# need help with codes! takedown colostomy and closure of colostomy



## jcoder1

I am new to coding for gastro and would like to bounce this off someone who knows this better, than me. please read op note. a little confused! Need help finding the codes. thanks!

PROCEDURE:  This procedure is for the takedown of colostomy and closure of
colostomy.  The abdominal wall closure will be dictated by 
PREOPERATIVE DIAGNOSIS:  Status post Hartmann procedure with recurrent
periumbilical hernia and large parastomal hernia.

PROCEDURE:  Procedure for this portion is exploratory laparotomy, lysis of
adhesions, takedown of colostomy, and closure of colostomy.

ANESTHESIA:  General endotracheal anesthesia.

ESTIMATED BLOOD LOSS:  Approximately 200-150.

FINDINGS:  There was no leak from the new anastomosis when tested by rigid
sigmoidoscopy.

DESCRIPTION OF PROCEDURE:  The patient was brought to the operating room
via stretcher placing on the operating table in supine position.
Compression boots were placed.  General endotracheal anesthesia was
instituted.  A sterile indwelling Foley catheter and nasogastric tube were
passed, and the abdomen was prepped and draped in the usual fashion.  A
final time-out was performed.  Local anesthesia was infiltrated to the
midline, and a midline incision from just below the xiphoid to the pubis
was done excising the old midline scar with a 10 blade.  Bovie cautery
achieved hemostasis in the subcu and the virgin area of the abdomen was
entered in the superior portion the incision through the midline fascia
into the free peritoneal cavity, and the rest of the incision was opened
from top to bottom, with actually very little adhesions to the
paraumbilical hernia, and completely opening the incision.  At this point,
a complete lysis of adhesions was performed with the entire small intestine
being freed from the ligament of Treitz to the ileocecal valve.  The
appendix was still in place.  It was small and atretic and was not
addressed.  At this point prior to taking down the colostomy, the rectal
pouch was dissected with dividing the adhesions to the rectal pouch.  The
two Prolene sutures that were used to tack each corner of the staple line
were easily identified and delivered out of the wound, and now the rectal
pouch was dissected.  The mesentery proximally was divided with the
Harmonic Scalpel, and the pouch itself was dissected from the surrounding
scar tissue of the pelvis to the presacral space and laterally to the
rectal stalks.  Both ureters were identified and not harmed during the
dissection.  With an adequate length on the rectal pouch, it was elected to
first try a transanal anastomosis.  Glucagon 1 mg was given to the patient
and a contour stapler was applied to the end of the rectal pouch and fired.
The contour staple line was oversewn with a 2-0 Prolene and any redundant
scar tissue over the stapler was handed off the field.  The colostomy was
now taken down by excising the stoma from the surrounding left lower
quadrant skin with a 10 blade, deepening the incision with Bovie cautery
through the abdominal wall, and then releasing it from the abdominal wall.

- **Task to complete**
Give again the exact words of the forum thread on coding a colostomy takedown, starting at "I am new to" and ending at "large parastomal hernia.".

- **Data section**
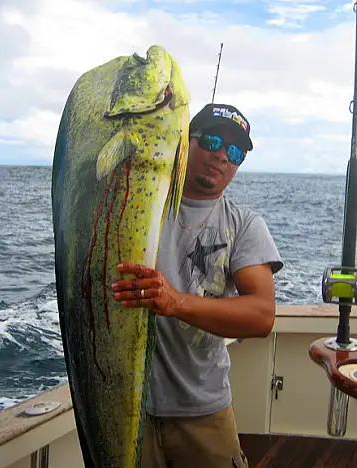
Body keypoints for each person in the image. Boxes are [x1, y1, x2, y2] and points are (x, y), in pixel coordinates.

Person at [111, 103, 283, 467]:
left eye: (234, 152)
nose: (221, 156)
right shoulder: (140, 203)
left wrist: (175, 303)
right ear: (186, 143)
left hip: (204, 411)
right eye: (211, 141)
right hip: (126, 408)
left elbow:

- **Expected answer**
I am new to coding for gastro and would like to bounce this off someone who knows this better, than me. please read op note. a little confused! Need help finding the codes. thanks!

PROCEDURE:  This procedure is for the takedown of colostomy and closure of
colostomy.  The abdominal wall closure will be dictated by 
PREOPERATIVE DIAGNOSIS:  Status post Hartmann procedure with recurrent
periumbilical hernia and large parastomal hernia.